- [Work task]: Give a verbatim copy of the lines below, minus the pictures.

(Camera geometry data)

- Opening Delimiter -

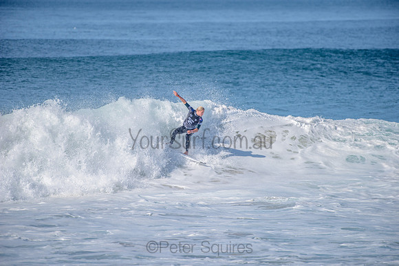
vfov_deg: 2.8
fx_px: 5543
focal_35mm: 500
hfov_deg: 4.1
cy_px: 133
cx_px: 200
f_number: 5.6
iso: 180
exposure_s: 1/2500
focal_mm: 500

- Closing Delimiter -

- [Task output]:
vfov_deg: 2.8
fx_px: 5543
focal_35mm: 500
hfov_deg: 4.1
cy_px: 133
cx_px: 200
f_number: 5.6
iso: 180
exposure_s: 1/2500
focal_mm: 500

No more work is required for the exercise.